## What is required
Nothing but the lines holding the string "Step" should appear in the answer. Copy them from the entries.

## Task data
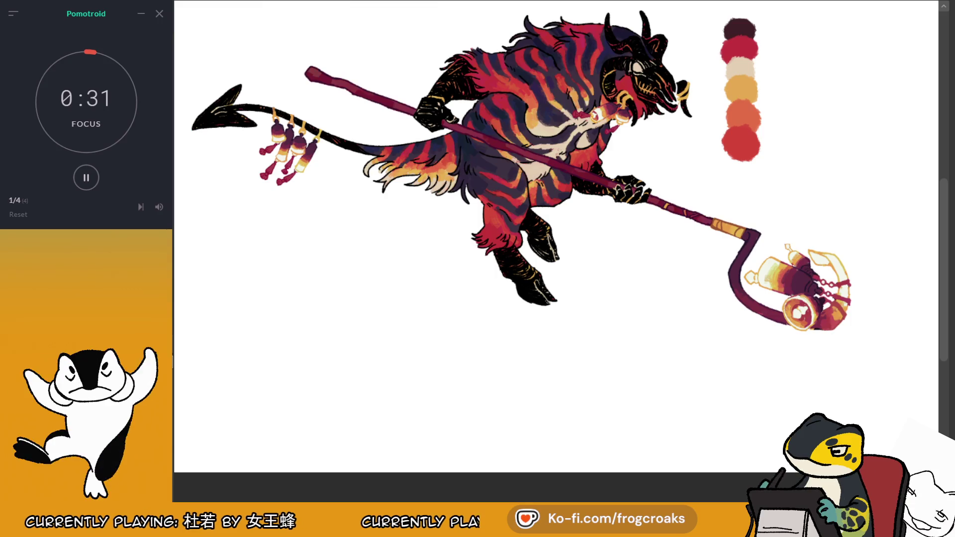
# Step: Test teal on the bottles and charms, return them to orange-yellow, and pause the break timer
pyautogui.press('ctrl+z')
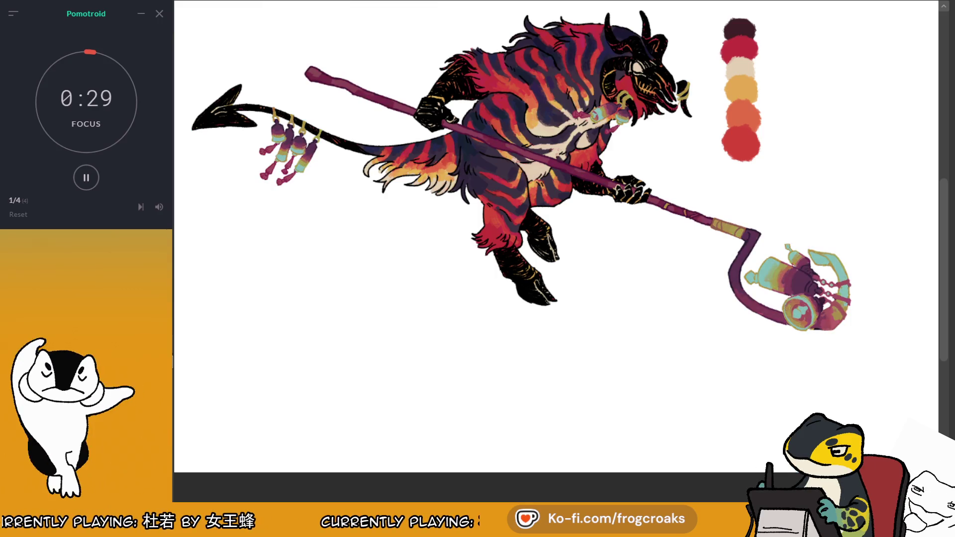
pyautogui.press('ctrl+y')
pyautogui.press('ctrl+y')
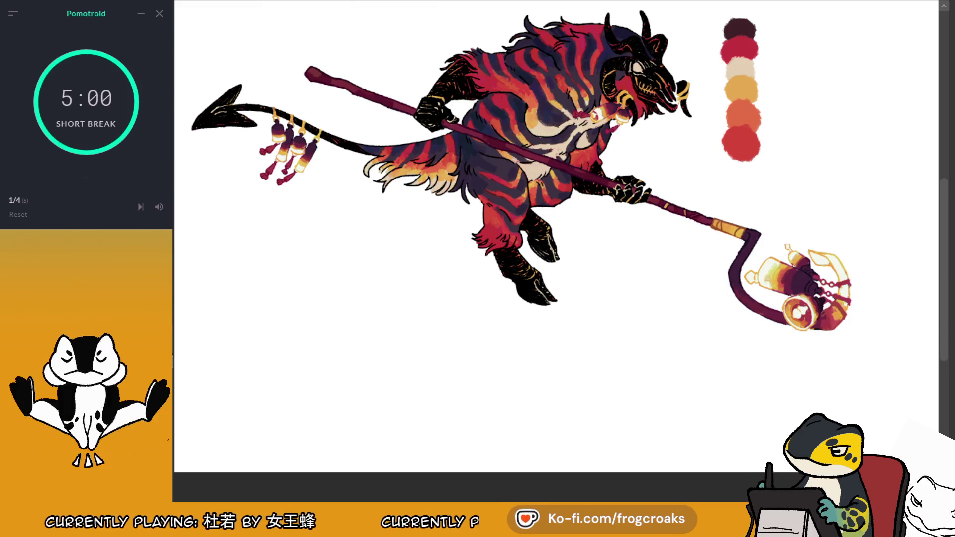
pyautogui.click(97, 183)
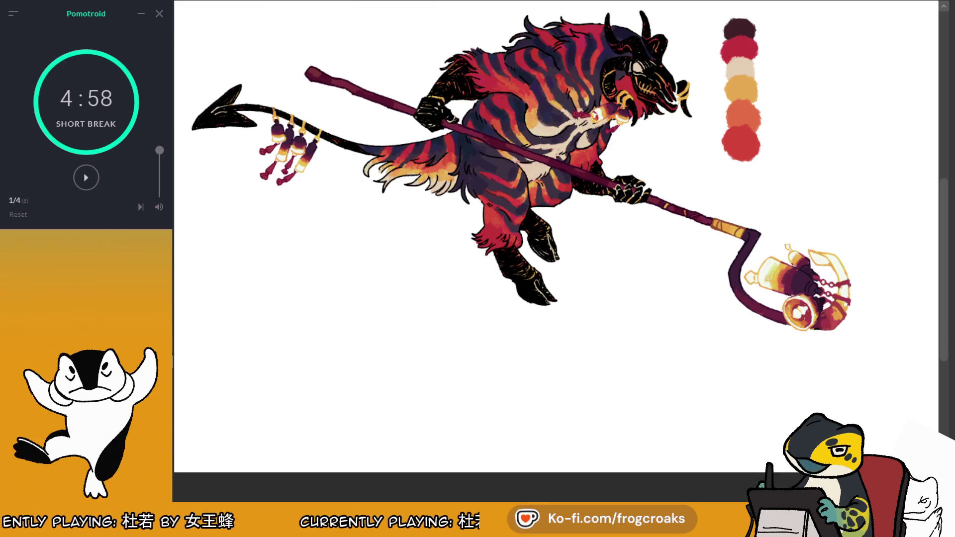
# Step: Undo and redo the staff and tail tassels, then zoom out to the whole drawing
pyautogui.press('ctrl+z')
...
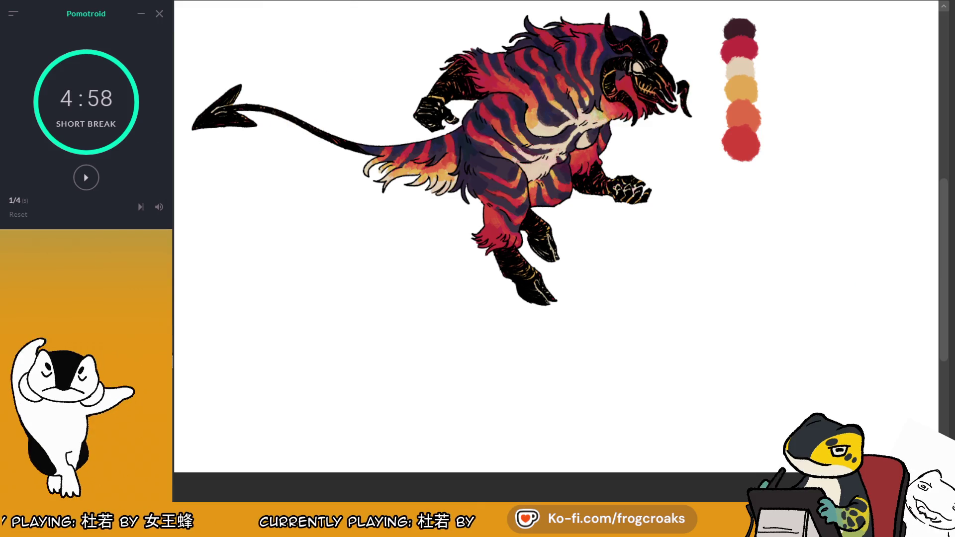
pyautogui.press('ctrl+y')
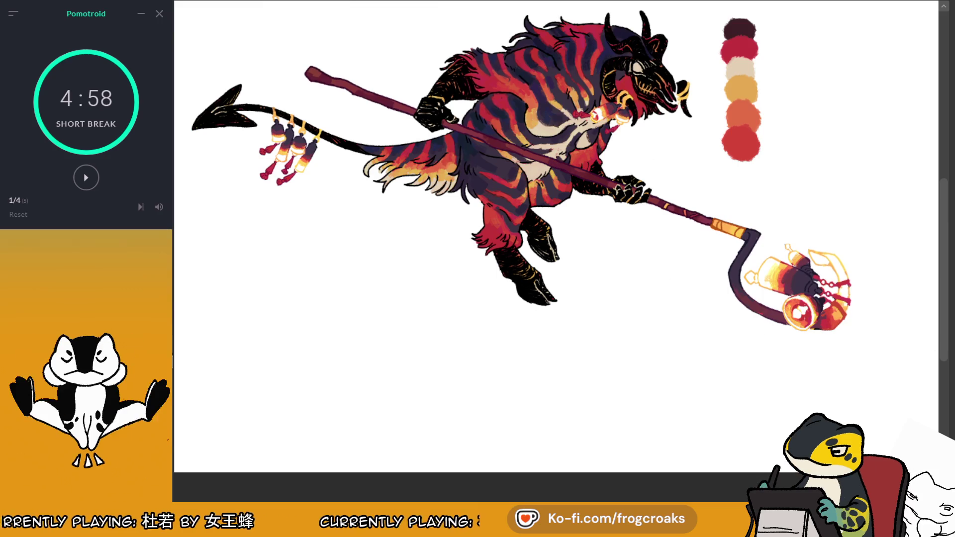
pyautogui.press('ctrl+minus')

## Response to this task
# Step: Test teal on the bottles and charms, return them to orange-yellow, and pause the break timer
# Step: Undo and redo the staff and tail tassels, then zoom out to the whole drawing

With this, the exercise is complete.